Bei Glomerulonephritiden kommt es aus unterschiedlichen Gründen zu einer Entzündung der etwa eine Million Nierenkörperchen (Glomeruli) pro Niere. Diese sind dann nur noch eingeschränkt in der Lage, ihre Aufgabe zu erfüllen, nämlich Schadstoffe aus dem Blut zu filtern und sie über den Urin auszuscheiden. Oft treten zunächst kaum Symptome auf, während sich bereits eine chronische Nierenkrankheit (CKD) entwickelt. Deshalb werden GN oft erst diagnostiziert, wenn die Nieren bereits irreversibel geschädigt sind. Hinzu kommt, dass zunächst auch nicht unbedingt an eine GN gedacht wird. „Die einzelnen Formen der GN sind für sich genommen selten“, sagt Professorin Dr. med. Julia Weinmann-Menke, Direktorin der I. Medizinischen Klinik (Nephrologie, Rheumatologie und Nierentransplantation) am Universitätsklinikum Mainz und Koordinatorin der Leitlinie. Sie ergänzt: „Aber in ihrer Summe sind die GN hochrelevant.“ Zu den Formen der GN zählen unter anderem: Immunglobulin-A-Nephropathie (IgAN), membranöse Glomerulonephritis (MGN), membranoproliferativen GNs, das Goodpasture Syndrom, Lupus-Nephritis und ANCA-assoziierte Vaskulitis.

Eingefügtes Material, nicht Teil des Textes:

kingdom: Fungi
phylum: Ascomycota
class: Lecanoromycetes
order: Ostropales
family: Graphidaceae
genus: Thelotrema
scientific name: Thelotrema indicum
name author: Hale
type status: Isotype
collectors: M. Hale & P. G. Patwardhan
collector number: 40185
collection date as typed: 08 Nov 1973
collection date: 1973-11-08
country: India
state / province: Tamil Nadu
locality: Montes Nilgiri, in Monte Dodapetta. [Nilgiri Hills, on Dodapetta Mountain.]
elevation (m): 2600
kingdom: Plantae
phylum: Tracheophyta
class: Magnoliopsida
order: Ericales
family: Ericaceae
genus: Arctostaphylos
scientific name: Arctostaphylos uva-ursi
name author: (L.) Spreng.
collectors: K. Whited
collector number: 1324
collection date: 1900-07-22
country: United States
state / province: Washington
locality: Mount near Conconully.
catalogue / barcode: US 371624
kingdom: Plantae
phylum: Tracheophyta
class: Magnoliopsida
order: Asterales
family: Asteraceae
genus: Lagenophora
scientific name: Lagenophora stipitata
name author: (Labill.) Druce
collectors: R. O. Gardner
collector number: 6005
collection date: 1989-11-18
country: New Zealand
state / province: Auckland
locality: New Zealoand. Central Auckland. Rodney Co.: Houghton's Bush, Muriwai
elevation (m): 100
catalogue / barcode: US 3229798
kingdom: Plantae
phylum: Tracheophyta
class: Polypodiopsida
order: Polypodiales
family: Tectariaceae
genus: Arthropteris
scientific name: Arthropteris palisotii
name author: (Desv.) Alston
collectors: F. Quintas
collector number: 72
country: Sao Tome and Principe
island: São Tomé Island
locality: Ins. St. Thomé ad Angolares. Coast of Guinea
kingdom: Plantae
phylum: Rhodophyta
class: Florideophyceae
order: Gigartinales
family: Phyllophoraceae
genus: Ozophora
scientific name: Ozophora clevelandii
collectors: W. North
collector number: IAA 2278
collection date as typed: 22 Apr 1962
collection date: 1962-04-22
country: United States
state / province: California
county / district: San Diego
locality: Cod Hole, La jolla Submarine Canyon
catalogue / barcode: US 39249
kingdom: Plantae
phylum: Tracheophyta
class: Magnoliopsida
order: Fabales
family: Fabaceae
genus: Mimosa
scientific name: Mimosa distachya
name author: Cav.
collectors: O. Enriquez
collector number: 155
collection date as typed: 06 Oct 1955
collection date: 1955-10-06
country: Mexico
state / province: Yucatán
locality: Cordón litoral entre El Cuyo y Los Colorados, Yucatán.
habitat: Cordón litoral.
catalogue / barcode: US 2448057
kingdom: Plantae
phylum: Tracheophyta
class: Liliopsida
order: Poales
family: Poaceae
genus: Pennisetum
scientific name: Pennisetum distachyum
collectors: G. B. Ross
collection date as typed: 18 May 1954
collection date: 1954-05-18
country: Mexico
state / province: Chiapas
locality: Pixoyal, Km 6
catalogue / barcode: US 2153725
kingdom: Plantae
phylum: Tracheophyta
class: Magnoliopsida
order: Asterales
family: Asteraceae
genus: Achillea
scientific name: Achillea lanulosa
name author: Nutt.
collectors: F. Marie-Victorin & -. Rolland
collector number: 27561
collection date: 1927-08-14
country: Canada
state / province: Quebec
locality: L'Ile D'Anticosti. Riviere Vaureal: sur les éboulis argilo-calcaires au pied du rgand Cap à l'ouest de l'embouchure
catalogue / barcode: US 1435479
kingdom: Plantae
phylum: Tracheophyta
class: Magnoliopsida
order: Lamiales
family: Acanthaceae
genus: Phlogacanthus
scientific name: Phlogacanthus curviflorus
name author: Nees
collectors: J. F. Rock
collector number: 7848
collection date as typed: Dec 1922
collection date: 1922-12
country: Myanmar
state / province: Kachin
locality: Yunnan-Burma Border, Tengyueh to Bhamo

Klare Standards für Diagnose und Nierenschutz
Die Leitlinie enthält erstmals klare, praxistaugliche Empfehlungen für Diagnostik und Therapie, die auf das deutsche Gesundheitssystem abgestimmt sind. Zunächst wird ein allgemeines diagnostisches Vorgehen bei glomerulären Erkrankungen sowie generelle Prinzipien zur Behandlung der CKD empfohlen. Dazu gehören die Abschätzung der Nierenfunktion anhand des Kreatininwerts im Blut, eine Urindiagnostik zur Proteinbestimmung und eine Ultraschalluntersuchung. Eine Nierenbiopsie gilt als Standard, kann in Einzelfällen aber durch klinische Befunde ersetzt werden. Die Diagnosesicherung erfolgt häufig im Zusammenspiel mit weiteren Laborwerten, etwa Antikörpern.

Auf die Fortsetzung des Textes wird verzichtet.